+++ TEXT

In July 1961, Cain moved to Mexico City to set up a base of operations for an investigative agency. His first customer was Sears-Roebuck who used his expertise in conducting investigations. During this period he was in regular contact with Assistant U.S. Attorney Richard B. Ogilvie.

Cain also did work for Pierre Kroupensky, a public relations expert. In September 1961 Kroupensky sent him to infiltrate local communist organizations in and around Panama City. On his return to Mexico he became friendly with the head of police in Mexico City. In a letter to his mother, Cain claims that he had been appointed as "technical advisor to the Policia Judicial del Procuradoria". He added that he was only working "on cases involving Americans".

Later in the letter he told his mother he was "doing the same old thing for the Cubanos here". According to his half-brother Michael J. Cain, this meant he was "training Cuban expats in the use of weapons for what they all believed would be the second invasion of Cuba". It is assumed that this training was taking place on behalf of Tony Varona and the Cuban Revolutionary Council.

In a letter sent to his mother in May 1962 Cain was "working steadily with his teaching and private polygraph work, investigations, and wiretaps." The following month Cain was arrested and "charged with carrying a loaded revolver, possession of brass knuckes, possessing Mexican treasury department credentials and violating his visa by working as a private investigator and for the Mexican government." According to the FBI Cain had also been working on tapping the phones at the Czechoslovakian embassy.

Cain was deported from Mexico. On his arrival in the United States he made his way to Houston where he found work administrating polygraph tests and training company personnel in how to use these machines. In September, 1962, he returned to Chicago. On his first day back in the city he had lunch with Sam Giancana and dinner with Richard B. Ogilvie. Soon afterwards, Ogilvie, was elected as sheriff of Cook County. Robert Cooley, a mobster lawyer, claimed in his book, When Corruption Was King (2004), that the Mafia approved Ogilvie's election.

++++++
+++ SUPPLIED DATA

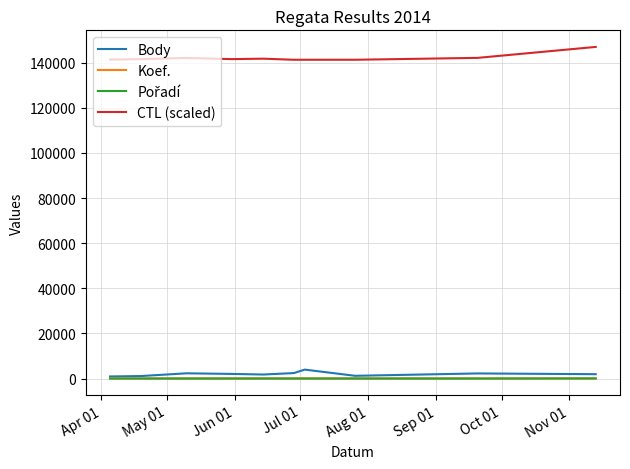

Which series has the largest total across all categories?

CTL (scaled)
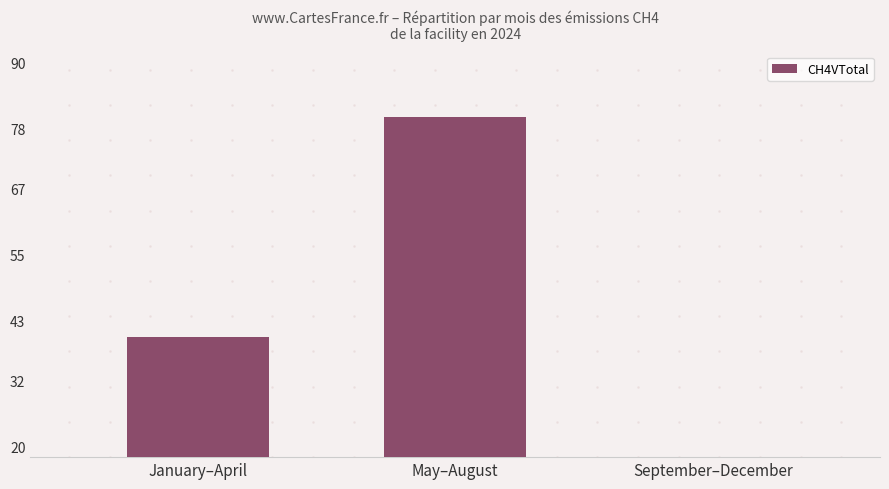

What is the value of the 3rd bar from the left?

1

++++++

> WORK INSTRUCTIONS:
1) Say whether each statement agrees with the account of Cain, answering yes or no and quoting the words that decide it: (a) Cain's first customer in Mexico City was Sears-Roebuck. (b) Kroupensky sent Cain to Panama City in July 1961. (c) After his deportation from Mexico, Cain went first to Chicago.
2) Continue the account of Cain from the point where it stops.

> TASK-BY-TASK ANSWERS:
1)
(a) Yes: "His first customer was Sears-Roebuck who used his expertise in conducting investigations."
(b) No: "In September 1961 Kroupensky sent him to infiltrate local communist organizations in and around Panama City."
(c) No: "On his arrival in the United States he made his way to Houston"

2)
Richard B. Ogilvie appointed Cain as head of the Special Investigations Unit (SIU). According to Michael J. Cain, his brother was paid $5,000 a month, several times his SIU salary, by Sam Giancana, the boss of organized crime in Chicago. Anthony Accardo also made a regular contribution and this insured that the Mafia was left alone by the SIU.

Cain arranged for bookmakers who were in competition with the mob in Chicago to be raided. He always checked with Pat Marcy, an important figure in the Chicago Outfit, before arresting bookmakers, in case they were being protected by the mob.

The author of The Tangled Web: The Life and Death of Richard Cain argues that: "The Special Investigations Unit frequently targeted abortionists, not so much as criminals but as lucrative targets who would pay a lot of money, in cash... This was never about upholding the law; it was all about the money, and the SIU became a crime wave of official larceny."

Cain did investigate Sam DeStefano, who had tortured to death, his friend, William Jackson. It seems that DeStefano thought that Jackson was a FBI informant and so he took him to a meat-packing plant and suspended him from a meat hook for three days while he questioned and tortured him. Although mobsters like Sam Giancana had invested in DeStefano's loan business, he was never a Made Man because he was considered mentally unstable.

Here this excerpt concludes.